Not strictly adoption news but it led to me and L having a long discussion about things so I thought I would share some of it!

We were both seriously excited by the arrival of my brother's baby girl this week. I am thrilled to be an Auntie and looking forward to lots of spoiling her and cuddles. Our friends are also expecting (twins no less) and I'm organising the baby shower. It got us thinking about society's reaction to a new born, and how it differs from adoption. I guess people are well trained in how to react to a new birth: buy a babygro and some flowers, take hundreds of photographs and coo lots at the cute little sleeping wee person. More than that it comes automatically: I couldn't stop staring at my little tiny niece and wanted to cuddle her all day! And I imagine that people don't quite know what to do when you adopt. I mean if we adopt a three year old with it's own personality and ideas, it would be rather scary to be passed round the room and photographed, and quite schocking to recieve huge amounts of new stuff. It's all about the slowly, slowly, softly, softly and I wonder how I will respond to that when the time comes. But that's me...I do like to worry about the unknown. Must purchase a self-help book and become more centred!

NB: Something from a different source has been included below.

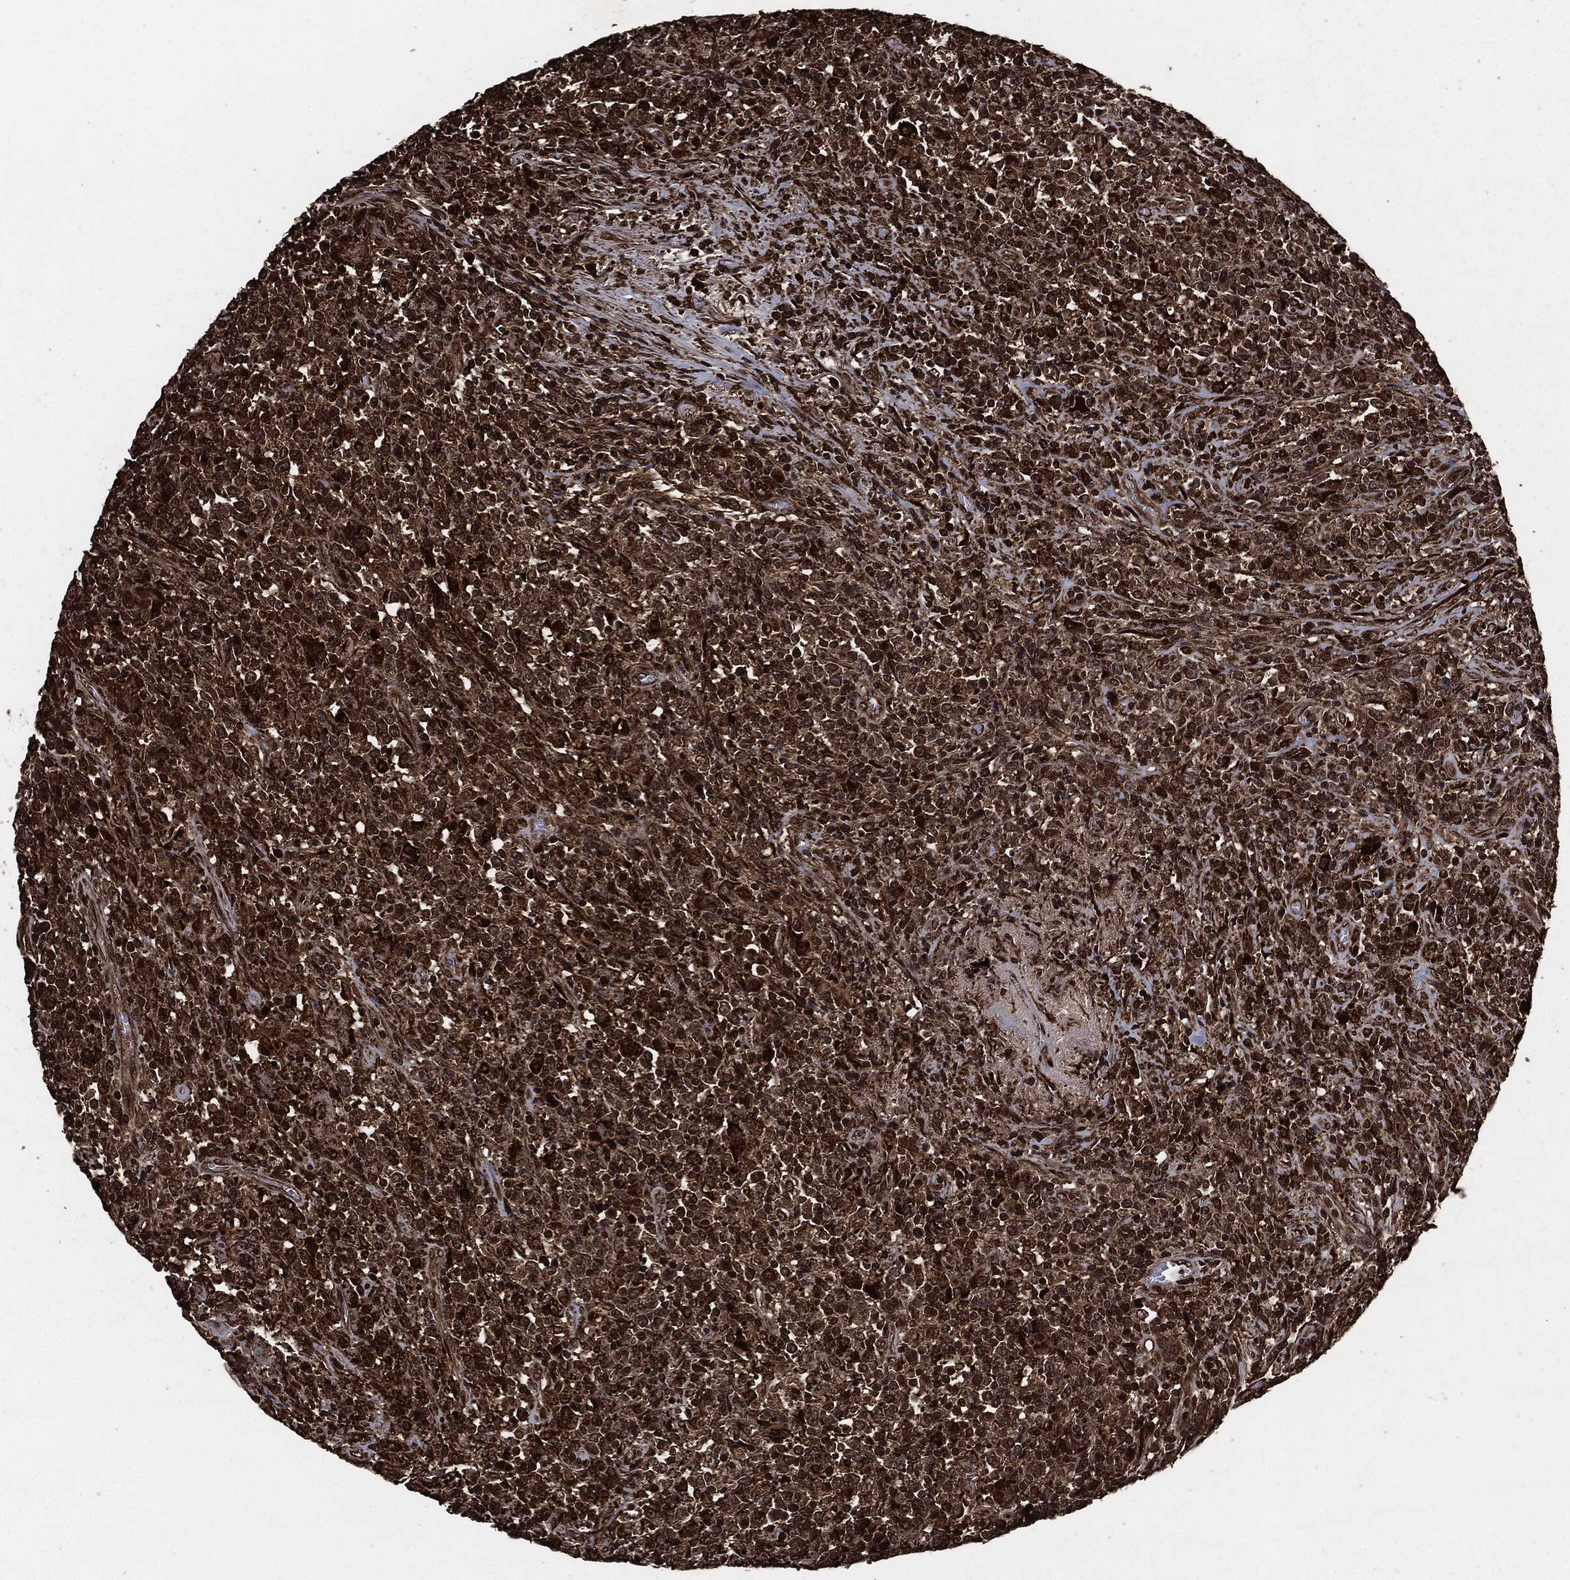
{"staining": {"intensity": "strong", "quantity": "25%-75%", "location": "cytoplasmic/membranous"}, "tissue": "lymphoma", "cell_type": "Tumor cells", "image_type": "cancer", "snomed": [{"axis": "morphology", "description": "Malignant lymphoma, non-Hodgkin's type, High grade"}, {"axis": "topography", "description": "Lung"}], "caption": "Human malignant lymphoma, non-Hodgkin's type (high-grade) stained with a brown dye exhibits strong cytoplasmic/membranous positive staining in approximately 25%-75% of tumor cells.", "gene": "EGFR", "patient": {"sex": "male", "age": 79}}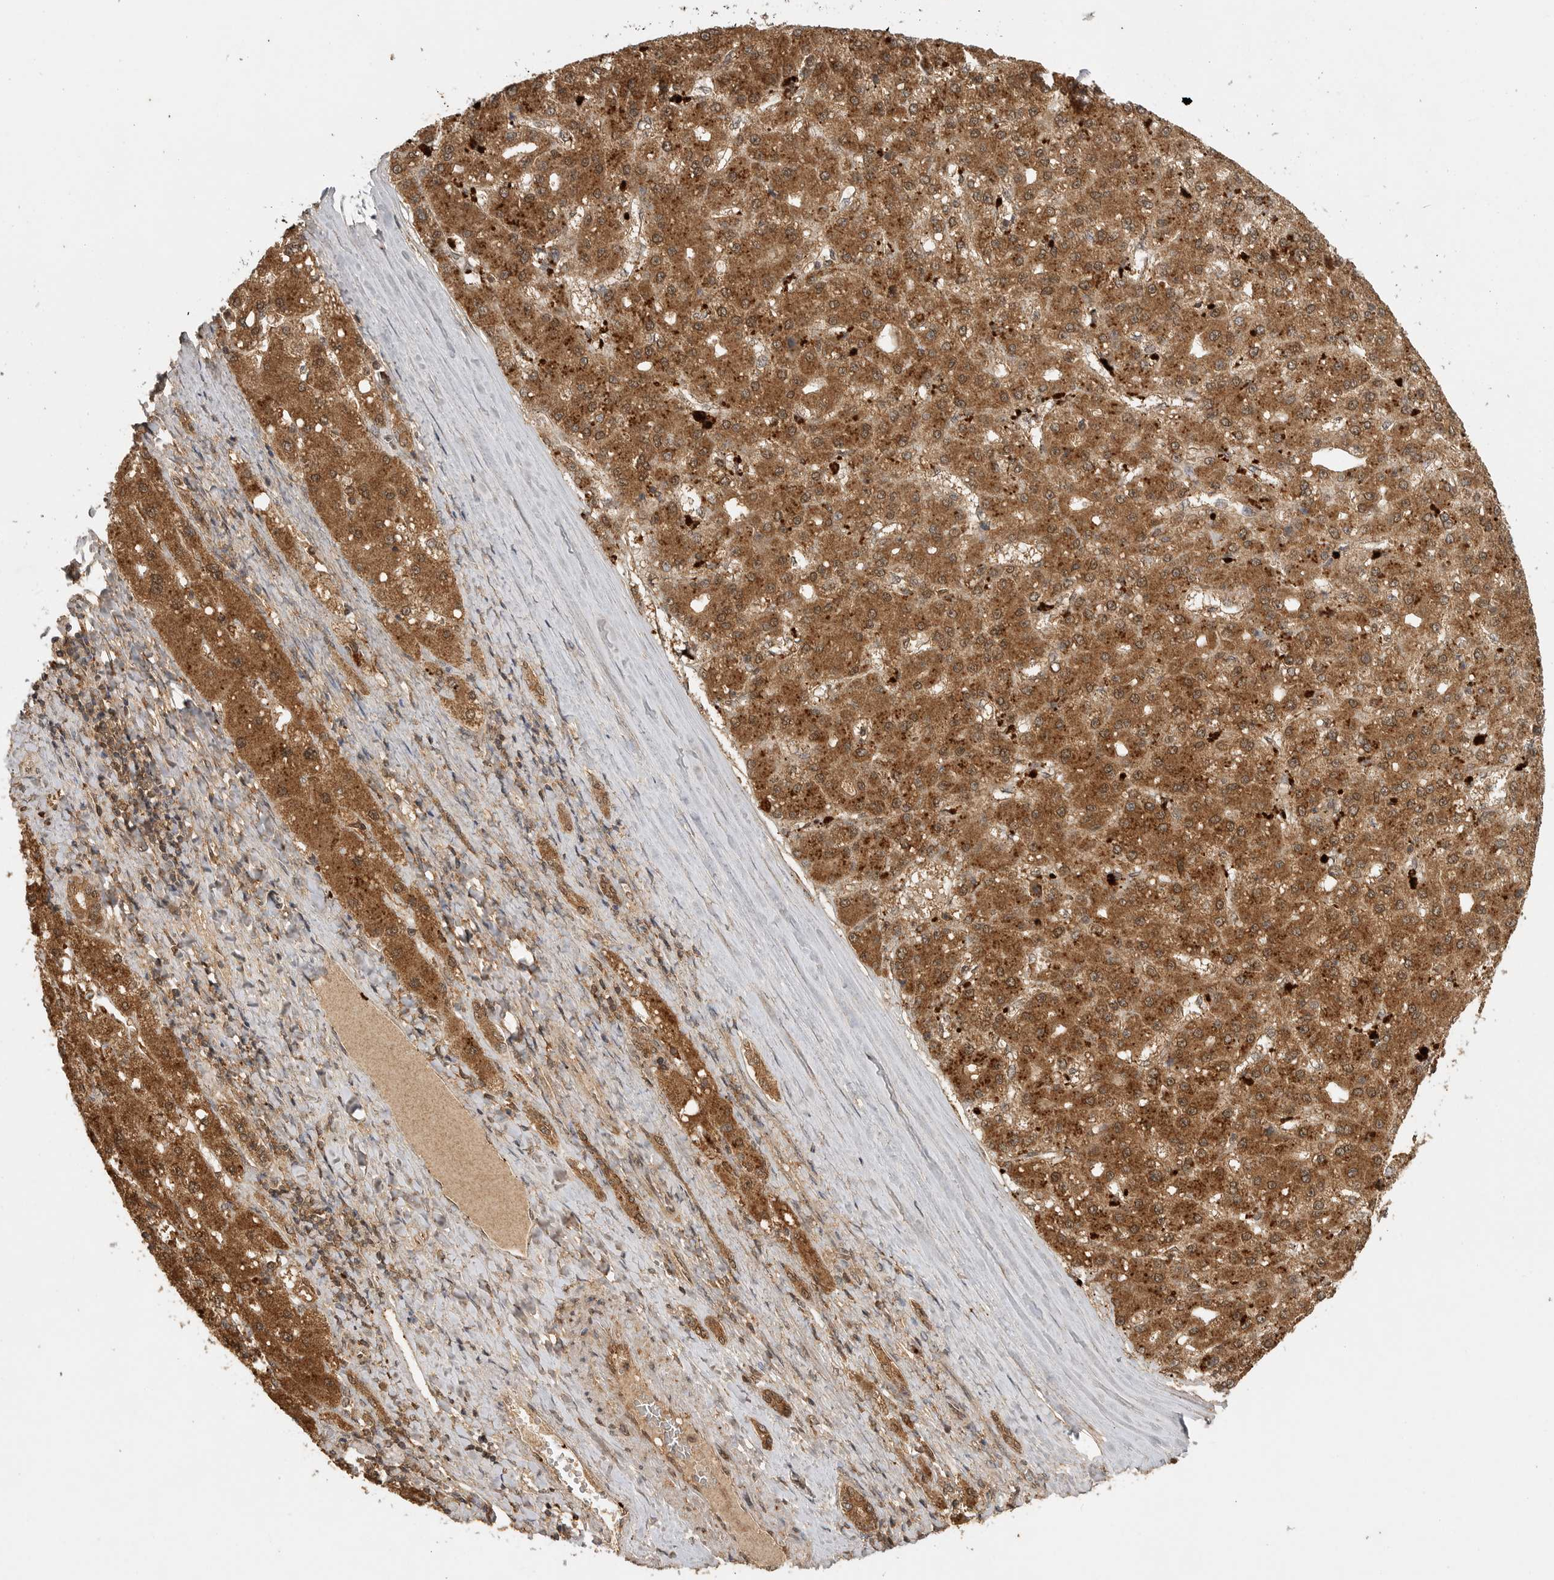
{"staining": {"intensity": "moderate", "quantity": ">75%", "location": "cytoplasmic/membranous"}, "tissue": "liver cancer", "cell_type": "Tumor cells", "image_type": "cancer", "snomed": [{"axis": "morphology", "description": "Carcinoma, Hepatocellular, NOS"}, {"axis": "topography", "description": "Liver"}], "caption": "This is a histology image of IHC staining of liver cancer, which shows moderate expression in the cytoplasmic/membranous of tumor cells.", "gene": "ICOSLG", "patient": {"sex": "male", "age": 67}}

To be honest I expect our friends and family will be quite awesome...excitedly murmuring away n the background but trying not to be too overbearing. I just wonder if we will miss all the fuss, all the welcoming and all the celebration. Who knows? There are many many more things to wonder about at this stage and many more important things to worry about. But I do know that being an Auntie is going to be really fun!

Friday 8 July 2011

Form filling and information sessions

Hello!

My first post...excitement. I thought I would document our experience with the information sessions we have attended so far.

So after advice from the lovely people at www.newfamilysocial.co.uk we decided we should check out two different adoption agencies. Where we live there is one big county one and a smaller city local authority. We thought we would go with the county one as it's nearer but on advice went to the other one just in case. Wow...I'm glad we did! The county one talked about wanting adopters from different backgrounds at the beginning but the whole presentation was littered with "they need a Mum and a Dad" as well as crayon drawings of mummies and daddies. Ridiculous. Definitely not practising what they preached there! There was also an overwhelming vibe that they were doing us a favour and potential adopters were almost an inconvenience. Erm...more like essential! I don't like the way they made you feel like it was a hideous trial you had to go through to "prove your worth". Odd. Anyway, we went off to the city one and they were genuinely inclusive and wonderful and incredibly friendly (plus we didn't have to take part in a cringey quiz).

Which means that I would definitely reinforce the advice we were given: you're awesome, they need you so shop around!

So after more form filling in we've been offered a home visit by the county authority (their session was first) and we've sent off our form for the city one. Hopefully the social worker will be able to come during the school holidays.

Excitement!

I'm already feeling like I don't know if we want one or two children. Lovely sensible people seem to suggest that you just wait and see nearer the time. Although clearly it is something we need to think/talk about a lot!

So...that's the end of my first post. Will I keep this up I wonder. I'll try!